Air pollutants can be found in different forms and sizes and they can exist as solid particles, liquid molecules or gases. Some examples include: Ozone, particulate matter, carbon monoxide, and nitrogen dioxide.
High levels of air pollutants have been shown to cause and exacerbate various pulmonary and cardiovascular diseases, as well as increase mortality. Low birth weight and baby development have also been shown to occur in areas with high levels of air pollution.
The active population that exercise and compete outdoors are a susceptible group. This is the case because exercise leads to an increase in the amount and depth of air that is inhaled, which results in higher doses of air pollutants reaching deeper places in the lungs. This also facilitates the passage of the smaller sized PM into the systemic circulation.
Some air pollutants can trigger an oxidative stress process in the lungs which can lead to cell death, inflammation, injury and loss of function.
Antioxidants are sacrificial molecules that promptly react with free radicals and reactive species neutralizing them.
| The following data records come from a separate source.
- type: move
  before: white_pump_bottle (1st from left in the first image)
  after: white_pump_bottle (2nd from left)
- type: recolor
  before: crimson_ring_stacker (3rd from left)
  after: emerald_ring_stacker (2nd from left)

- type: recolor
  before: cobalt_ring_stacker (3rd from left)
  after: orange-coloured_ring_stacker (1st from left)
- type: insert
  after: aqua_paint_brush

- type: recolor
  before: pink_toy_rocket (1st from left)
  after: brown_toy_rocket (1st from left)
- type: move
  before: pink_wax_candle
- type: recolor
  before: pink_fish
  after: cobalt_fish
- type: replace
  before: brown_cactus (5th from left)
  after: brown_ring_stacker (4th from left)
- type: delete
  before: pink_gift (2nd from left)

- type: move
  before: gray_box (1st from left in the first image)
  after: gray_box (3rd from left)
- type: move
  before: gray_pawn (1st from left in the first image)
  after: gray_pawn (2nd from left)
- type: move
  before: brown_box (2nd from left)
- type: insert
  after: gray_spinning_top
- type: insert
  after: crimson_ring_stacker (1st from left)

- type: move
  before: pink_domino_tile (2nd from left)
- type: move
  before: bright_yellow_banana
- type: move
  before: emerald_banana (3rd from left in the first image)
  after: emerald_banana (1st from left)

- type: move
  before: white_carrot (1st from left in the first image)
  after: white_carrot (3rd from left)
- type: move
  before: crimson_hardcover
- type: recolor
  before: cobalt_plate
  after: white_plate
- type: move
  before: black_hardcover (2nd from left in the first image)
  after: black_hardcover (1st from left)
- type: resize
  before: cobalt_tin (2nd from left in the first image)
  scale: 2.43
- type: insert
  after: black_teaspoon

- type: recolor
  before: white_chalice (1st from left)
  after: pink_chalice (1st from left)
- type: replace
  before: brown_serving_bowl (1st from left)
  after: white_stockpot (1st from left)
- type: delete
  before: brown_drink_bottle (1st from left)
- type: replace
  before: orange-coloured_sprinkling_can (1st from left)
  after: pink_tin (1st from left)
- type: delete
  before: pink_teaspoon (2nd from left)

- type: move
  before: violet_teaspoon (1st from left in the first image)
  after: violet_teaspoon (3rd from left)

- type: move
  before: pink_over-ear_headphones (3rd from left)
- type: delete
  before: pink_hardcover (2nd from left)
There is a wide range of antioxidants in body fluids, tissues and organs, working synergistically in a network
CC16 is a small-sized protein which changes in concentrations can indicate lung injury and toxicity. It can be measured in the upper and lower respiratory tract, as well as in the blood.
Performance could be affected when individuals exercise in an ozone polluted environment. This, however, depends on the exercise type, intensity, duration, individual susceptibility and other environmental factors, such as heat and humidity.
Although more studies are necessary, antioxidant supplementation might help to mitigate the adverse effect of ozone pollution on health and performance.